■ What the task asks
Without any images, write the listing below out word for word.

■ Given data
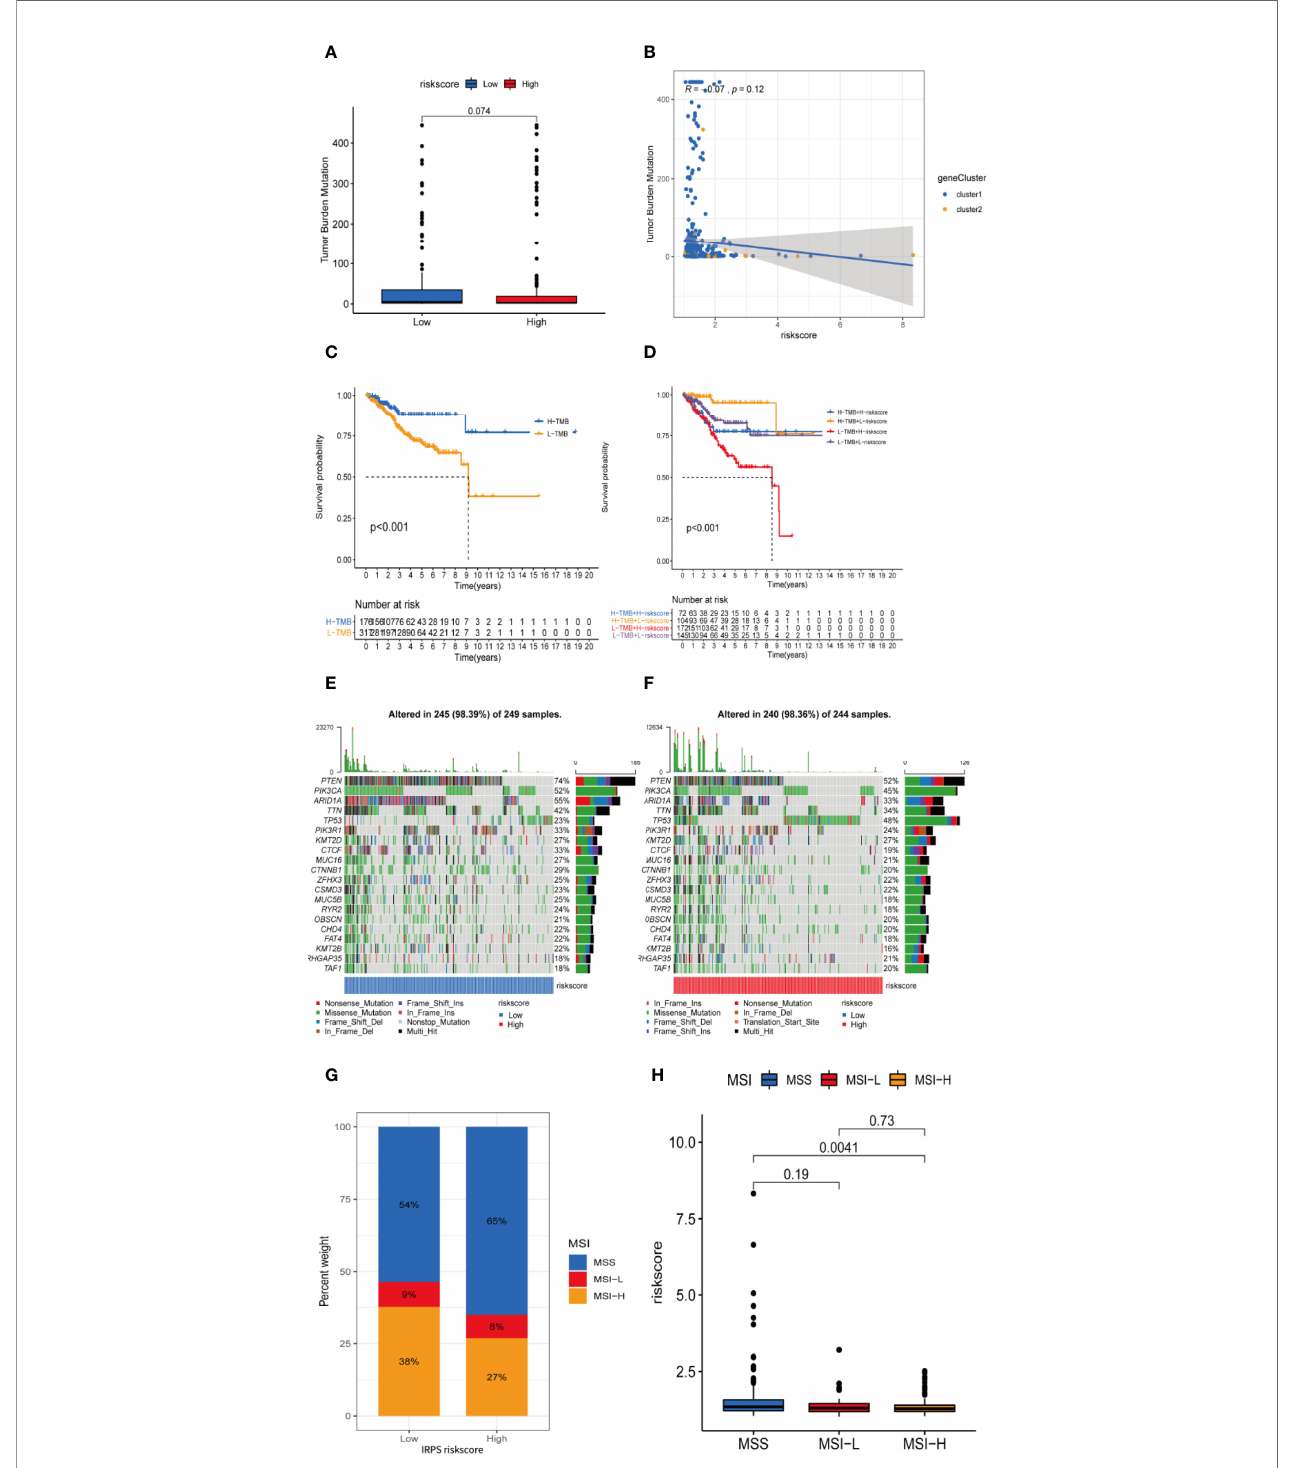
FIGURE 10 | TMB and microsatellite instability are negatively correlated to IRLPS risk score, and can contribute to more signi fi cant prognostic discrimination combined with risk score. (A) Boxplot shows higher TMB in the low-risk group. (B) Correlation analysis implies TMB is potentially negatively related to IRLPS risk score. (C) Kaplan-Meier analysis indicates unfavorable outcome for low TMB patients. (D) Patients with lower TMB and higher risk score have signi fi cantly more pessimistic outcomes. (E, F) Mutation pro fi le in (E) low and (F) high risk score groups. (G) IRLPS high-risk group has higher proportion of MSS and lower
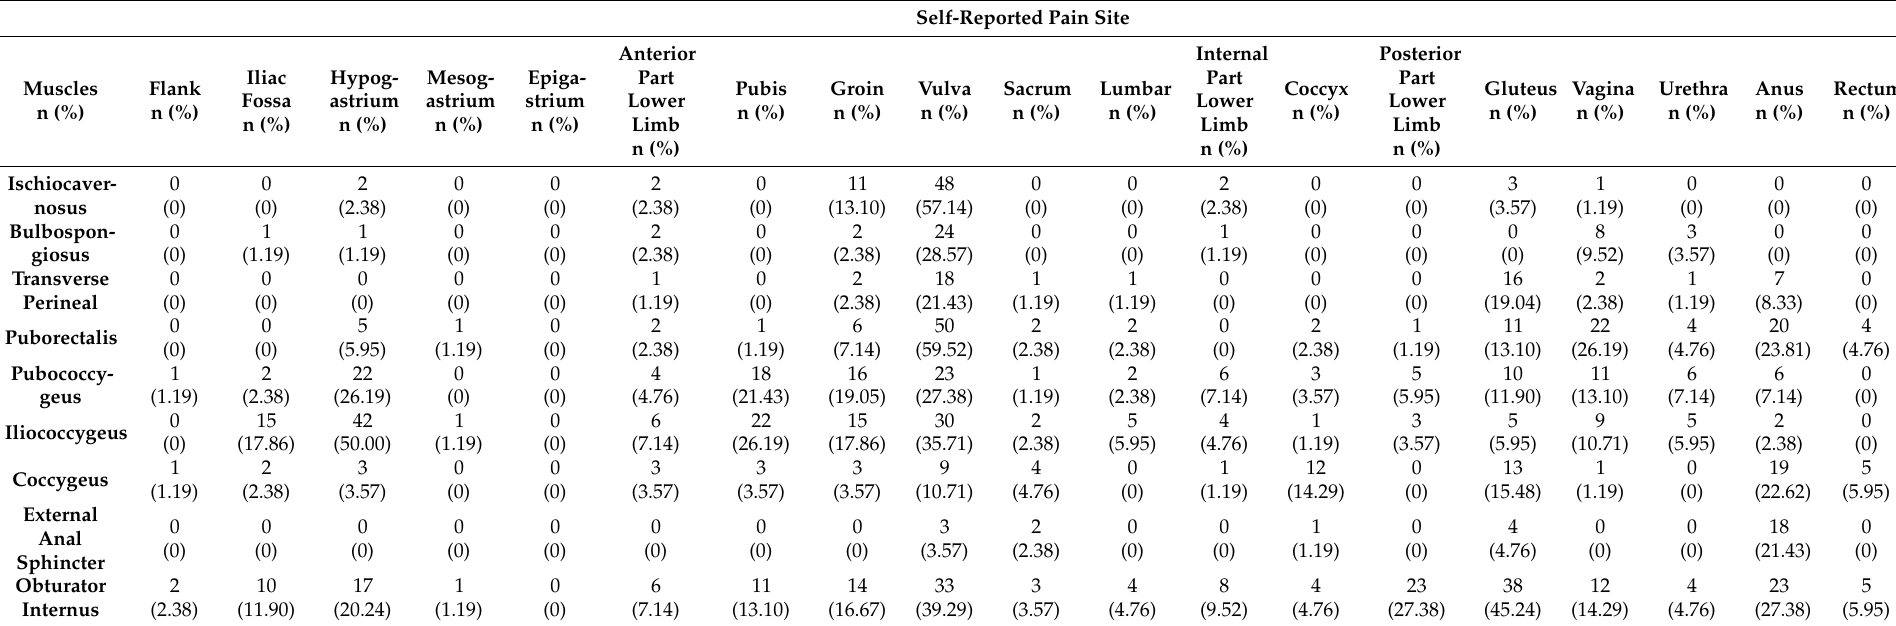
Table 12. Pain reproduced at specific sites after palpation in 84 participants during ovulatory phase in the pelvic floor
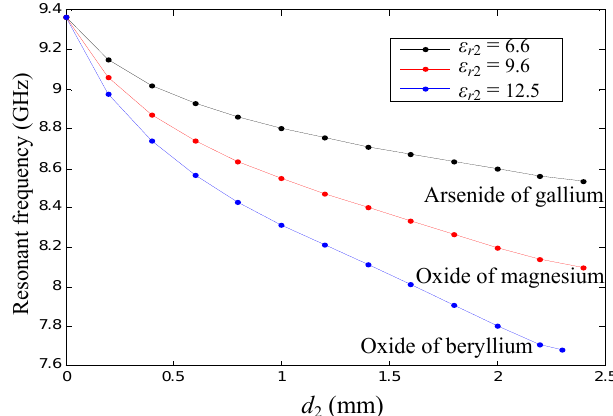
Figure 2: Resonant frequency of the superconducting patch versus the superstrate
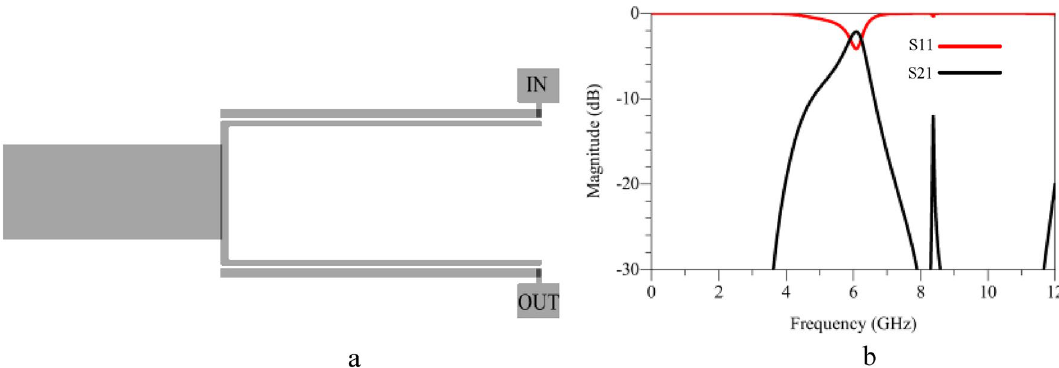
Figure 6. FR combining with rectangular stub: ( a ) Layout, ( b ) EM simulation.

■ Answer for the task
FIGURE 10 | TMB and microsatellite instability are negatively correlated to IRLPS risk score, and can contribute to more signi fi cant prognostic discrimination combined with risk score. (A) Boxplot shows higher TMB in the low-risk group. (B) Correlation analysis implies TMB is potentially negatively related to IRLPS risk score. (C) Kaplan-Meier analysis indicates unfavorable outcome for low TMB patients. (D) Patients with lower TMB and higher risk score have signi fi cantly more pessimistic outcomes. (E, F) Mutation pro fi le in (E) low and (F) high risk score groups. (G) IRLPS high-risk group has higher proportion of MSS and lower
Table 12. Pain reproduced at specific sites after palpation in 84 participants during ovulatory phase in the pelvic floor
Figure 2: Resonant frequency of the superconducting patch versus the superstrate
Figure 6. FR combining with rectangular stub: ( a ) Layout, ( b ) EM simulation.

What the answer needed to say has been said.